Artificial cellulose derivatives are metabolized by select human gut Bacteroidota upon priming with common plant β-glucans.

Abstract

Synthetic ethers of cellulose (β(1,4)-glucan) are widely used in the food and pharmaceutical industry as thickeners, gelling agents, emulsifiers, and stabilizers. Consequently, humans ingest significant amounts of artificial cellulose derivatives in diets containing processed foods and through oral drug formulations. In the present study, we examined the potential of mixed-linkage β-glucan (MLG) and xyloglucan (XyG) polysaccharide utilization loci of autochthonous human gut (gastrointestinal tract) Bacteroidota to enable metabolism of artificial cellulose derivatives, based on the commonality of their backbone linkages. Two representative Bacteroides and six representative Segatella (syn. Prevotella) strains all failed to grow on carboxymethyl cellulose (CMC, E466), methyl cellulose (MC, E461), hydroxypropyl methyl cellulose (HPMC, E464), and hydroxyethyl cellulose (HEC) as sole carbohydrate sources. However, remarkably, collateral metabolism of cellulose ethers was observed when bacteria were primed with low levels of cereal MLG or dicot XyG, in a species-dependent, strain-dependent, and polysaccharide-dependent manner.
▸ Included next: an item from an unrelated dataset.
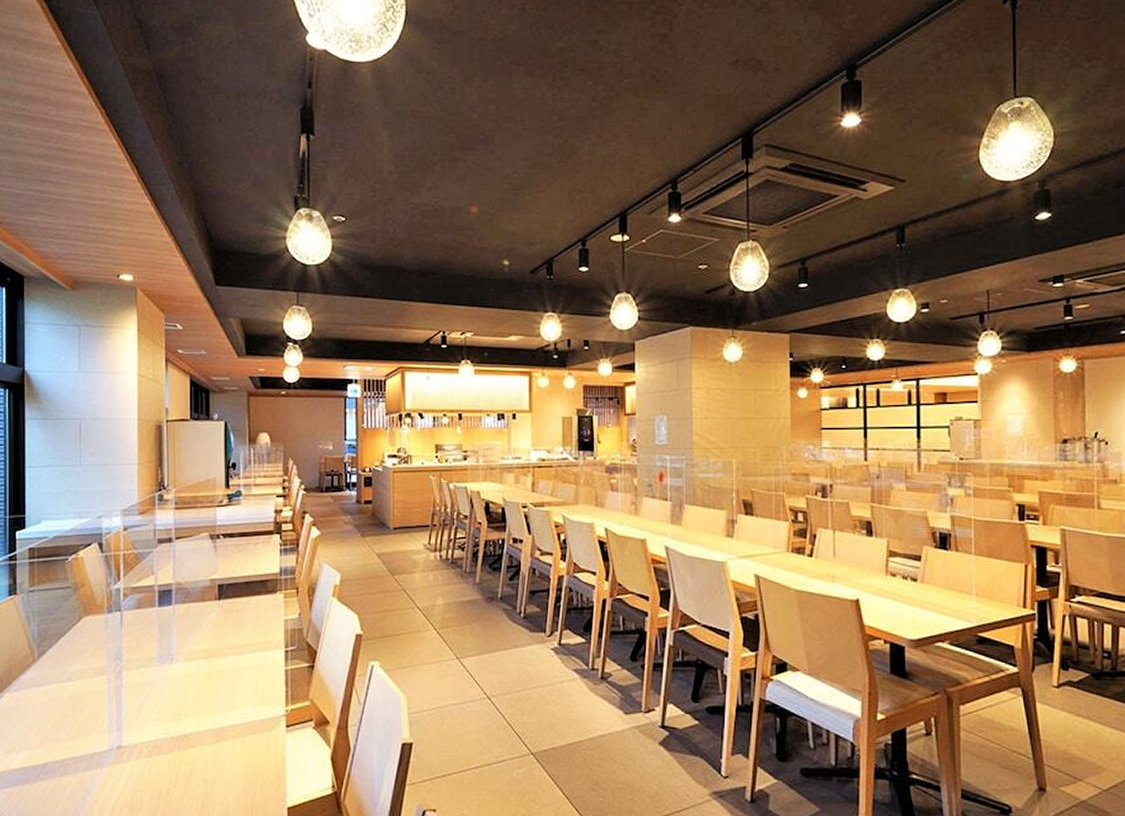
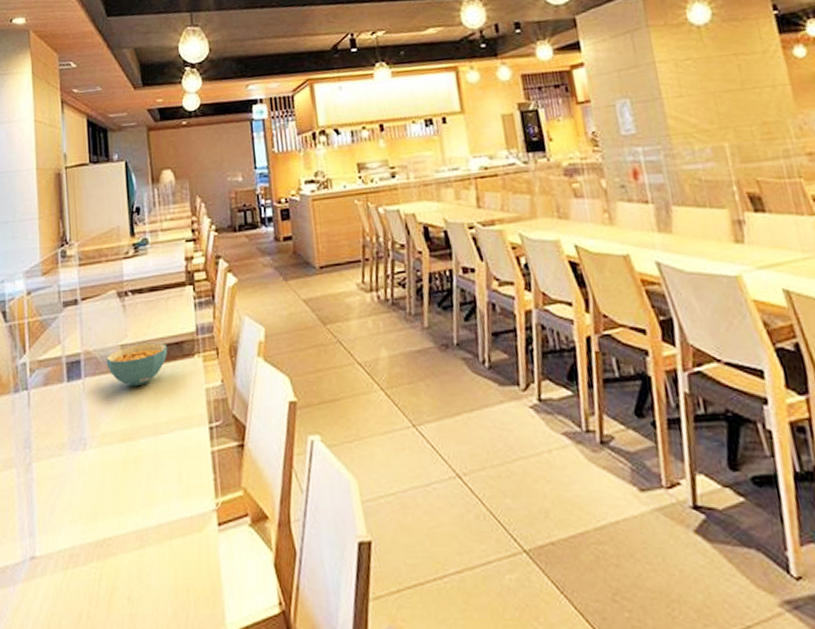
cereal bowl: none [196,579,253,615] -> present [106,342,168,387]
Using the type strain Segatella copri DSM18205 as an example, cellulose derivative utilization was rationalized by demonstrating that outer membrane-localized endo-glucanases were both transcriptionally upregulated and possessed side activities toward CMC, MC, HPMC, and/or HEC. On one hand, our results in vitro counter the conventional wisdom that soluble cellulose derivatives are non-metabolizable in the human gut. On the other hand, our study suggests that broader analysis of this underappreciated metabolic ability is warranted in a wider range of taxa, especially in consideration of potential physiological effects in the context of balanced diets comprising plant polysaccharides.IMPORTANCEOur data reveal a previously unknown potential among members of the human gut microbiota to metabolize artificial cellulose derivatives used in processed food and oral pharmaceuticals, which is driven by plant glycans ubiquitous in well-balanced diets containing natural dietary fiber. These results challenge the conventional wisdom that cellulose ethers are not broken down and metabolized in monogastric animals and motivate broader exploration of this phenomenon across the numerous autochthonous taxa.